Multiparticle Imaging of Weapons-Grade Plutonium
Metal Using an Organic Glass-Based System

Year
2023
Author(s)
R. Lopez - Department of Nuclear Engineering and Radiological Sciences, University of Michigan
O. Pakari - Department of Nuclear Engineering and Radiological Sciences, University of Michigan
S.D. Clarke - Department of Nuclear Engineering & Radiological Sciences, University of Michigan
S. A. Pozzi - Department of Nuclear Engineering & Radiological Sciences, University of Michigan
File Attachment
Abstract
Material control and accountability is a vital aspect of the modern nuclear safeguards regime. Special nuclear materials are among the most important substances to track and monitor, leading to various procedures in use today that are specifically meant to localize the materials in a timely manner. Generally, particle imaging systems, like gamma ray Compton cameras or neutron scatter cameras, can assist in these efforts by providing users with angular information that can be used to localize sources.
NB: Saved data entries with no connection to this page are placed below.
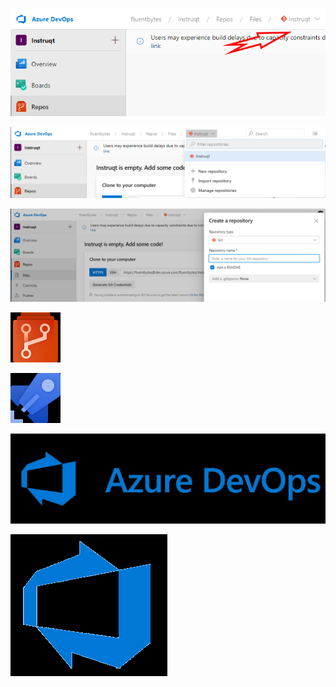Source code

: ![](gitmenu.png)

![](git-dropdown.png)

![](new-repo-dialog.png)

![](azdo-repo-icon.png)

![](azdo-pipeline-icon.png)

![](azdo-logo.png)

![](azdo-logo-no-text.png)

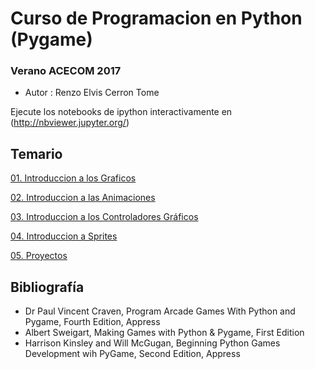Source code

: # Curso de Programacion en Python (Pygame)

### Verano ACECOM 2017

- Autor : Renzo Elvis Cerron Tome

Ejecute los notebooks de ipython interactivamente en (http://nbviewer.jupyter.org/)

## Temario 


[01. Introduccion a los Graficos](http://nbviewer.jupyter.org/github/geckolml/CursoPython_Pygame/blob/master/1IntroGraficos.ipynb)

[02. Introduccion a las Animaciones](http://nbviewer.jupyter.org/github/geckolml/CursoPython_Pygame/blob/master/2IntroduccionAnimaciones.ipynb) 

[03. Introduccion a los Controladores Gráficos](http://nbviewer.jupyter.org/github/geckolml/CursoPython_Pygame/blob/master/3Controladores%20Gr%C3%A1ficos.ipynb) 

[04. Introduccion a Sprites](http://nbviewer.jupyter.org/github/geckolml/CursoPython_Pygame/blob/master/4Sprites.ipynb)

[05. Proyectos](http://nbviewer.jupyter.org/github/geckolml/CursoPython_Pygame/blob/master/5Proyectos.ipynb)

## Bibliografía 
* Dr Paul Vincent Craven, Program Arcade Games With Python and Pygame, Fourth Edition, Appress 
* Albert Sweigart, Making Games with Python & Pygame, First Edition
* Harrison Kinsley and Will McGugan, Beginning Python Games Development wih PyGame, Second Edition, Appress
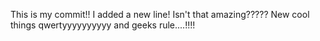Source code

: This is my commit!!
I added a new line! Isn't that amazing?????
New cool things
qwertyyyyyyyyyy and geeks rule....!!!!
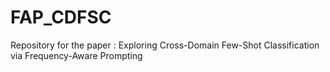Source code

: # FAP_CDFSC
Repository for the paper : Exploring Cross-Domain Few-Shot Classification via Frequency-Aware Prompting
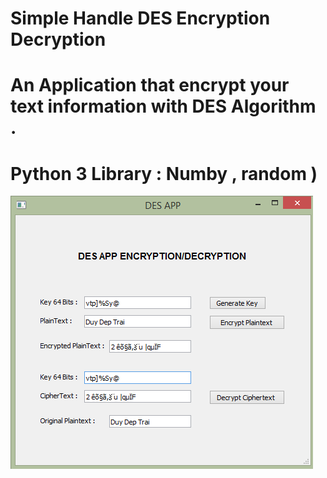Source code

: # Simple Handle DES Encryption Decryption
# An Application that encrypt your text information with DES Algorithm .
# Python 3 Library : Numby , random )
![alt text](https://github.com/Baticsute/Handle-DES-Encryption-Decryption/blob/master/DESapp.jpg)
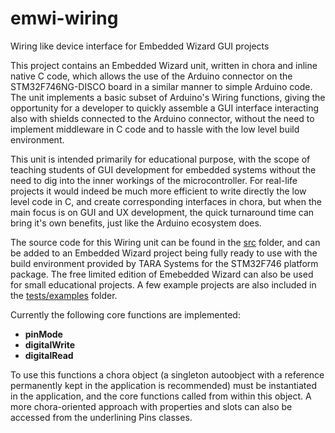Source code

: # emwi-wiring
Wiring like device interface for Embedded Wizard GUI projects

This project contains an Embedded Wizard unit, written in chora and inline native C code, which allows the use of the Arduino
connector on the STM32F746NG-DISCO board in a similar manner to simple Arduino code. The unit implements a basic subset of
Arduino's Wiring functions, giving the opportunity for a developer to quickly assemble a GUI interface interacting also
with shields connected to the Arduino connector, without the need to implement middleware in C code and to hassle with
the low level build environment.

This unit is intended primarily for educational purpose, with the scope of teaching students of GUI development for
embedded systems without the need to dig into the inner workings of the microcontroller. For real-life projects it would
indeed be much more efficient to write directly the low level code in C, and create corresponding interfaces in chora,
but when the main focus is on GUI and UX development, the quick turnaround time can bring it's own benefits, just like
the Arduino ecosystem does.

The source code for this Wiring unit can be found in the [src](src) folder, and can be added to an Embedded Wizard project
being fully ready to use with the build environment provided by TARA Systems for the STM32F746 platform package.
The free limited edition of Emebedded Wizard can also be used for small educational projects. A few example projects
are also included in the [tests/examples](tests/examples) folder.

Currently the following core functions are implemented:
- **pinMode**
- **digitalWrite**
- **digitalRead**

To use this functions a chora object (a singleton autoobject with a reference permanently kept in the application is
recommended) must be instantiated in the application, and the core functions called from within this object.
A more chora-oriented approach with properties and slots can also be accessed from the underlining Pins classes.
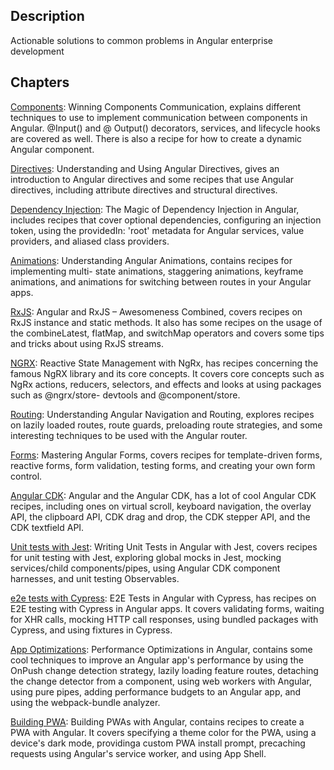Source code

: ## Description
Actionable solutions to common problems in Angular enterprise development

## Chapters

[Components](https://github.com/valsotnik/Angular-Cookbook/tree/master/1-components): 
Winning Components Communication, explains different techniques to use to implement communication between components in Angular. @Input() and @ Output() decorators, services, and lifecycle hooks are covered as well. There is also a recipe for how to create a dynamic Angular component.

[Directives](https://github.com/valsotnik/Angular-Cookbook/tree/master/2-directives):
Understanding and Using Angular Directives, gives an introduction to Angular directives and some recipes that use Angular directives, including attribute directives and structural directives.

[Dependency Injection](https://github.com/valsotnik/Angular-Cookbook/tree/master/3-DI):
The Magic of Dependency Injection in Angular, includes recipes that cover optional dependencies, configuring an injection token, using the providedIn: 'root' metadata for Angular services, value providers, and aliased class providers.

[Animations](https://github.com/valsotnik/Angular-Cookbook/tree/master/4-animations):
 Understanding Angular Animations, contains recipes for implementing multi- state animations, staggering animations, keyframe animations, and animations for switching between routes in your Angular apps.

[RxJS](https://github.com/valsotnik/Angular-Cookbook/tree/master/5-rxjs):
 Angular and RxJS – Awesomeness Combined, covers recipes on RxJS instance and static methods. It also has some recipes on the usage of the combineLatest, flatMap, and switchMap operators and covers some tips and tricks about using RxJS streams.

[NGRX](https://github.com/valsotnik/Angular-Cookbook/tree/master/6-ngrx):
 Reactive State Management with NgRx, has recipes concerning the famous NgRX library and its core concepts. It covers core concepts such as NgRx actions, reducers, selectors, and effects and looks at using packages such as @ngrx/store- devtools and @component/store.

[Routing](https://github.com/valsotnik/Angular-Cookbook/tree/master/7-routing):
 Understanding Angular Navigation and Routing, explores recipes on lazily loaded routes, route guards, preloading route strategies, and some interesting techniques to be used with the Angular router.

[Forms](https://github.com/valsotnik/Angular-Cookbook/tree/master/8-forms):
 Mastering Angular Forms, covers recipes for template-driven forms, reactive forms, form validation, testing forms, and creating your own form control.

[Angular CDK](https://github.com/valsotnik/Angular-Cookbook/tree/master/9-angular-CDK):
 Angular and the Angular CDK, has a lot of cool Angular CDK recipes, including ones on virtual scroll, keyboard navigation, the overlay API, the clipboard API, CDK drag and drop, the CDK stepper API, and the CDK textfield API.

[Unit tests with Jest](https://github.com/valsotnik/Angular-Cookbook/tree/master/10-unit-tests-jest): 
Writing Unit Tests in Angular with Jest, covers recipes for unit testing with Jest, exploring global mocks in Jest, mocking services/child components/pipes, using Angular CDK component harnesses, and unit testing Observables.
 
[e2e tests with Cypress](https://github.com/valsotnik/Angular-Cookbook/tree/master/11-e2e-cypress):
 E2E Tests in Angular with Cypress, has recipes on E2E testing with Cypress in Angular apps. It covers validating forms, waiting for XHR calls, mocking HTTP call responses, using bundled packages with Cypress, and using fixtures in Cypress.

[App Optimizations](https://github.com/valsotnik/Angular-Cookbook/tree/master/12-optimizations):
 Performance Optimizations in Angular, contains some cool techniques to improve an Angular app's performance by using the OnPush change detection strategy, lazily loading feature routes, detaching the change detector from a component, using web workers with Angular, using pure pipes, adding performance budgets to an Angular app, and using the webpack-bundle analyzer.

[Building PWA](https://github.com/valsotnik/Angular-Cookbook/tree/master/13-pwa):
 Building PWAs with Angular, contains recipes to create a PWA with Angular. It covers specifying a theme color for the PWA, using a device's dark mode, providinga custom PWA install prompt, precaching requests using Angular's service worker, and using App Shell.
Advanced imaging systems are engineered to simultaneously be sensitive to both gamma rays and neutrons, a beneficial function for scenarios where either particle type’s signature is small or nonexistent. This is important due to several materials of interest emitting both fast neutrons and gamma rays, with shielding often being present along with the source. The University of Michigan has recently redesigned our dual-particle imager to feature organic glass scintillators, which were created and obtained from collaborators at Sandia National Laboratories. The composition of this relatively new detector material was designed to enable particle discrimination capabilities and has already shown promise in early imaging experiments. This work will present the first gamma ray and fast neutron images created with the system when measuring kg quantities of plutonium metal. Gamma spectrometry information resulting from single counts in the CeBr3 and double scatter coincident events within the imager will also be reported. These results will demonstrate the capabilities of the new system in conditions more closely resembling monitoring or verification scenarios and will indicate how viable organic glass is for this specific application use.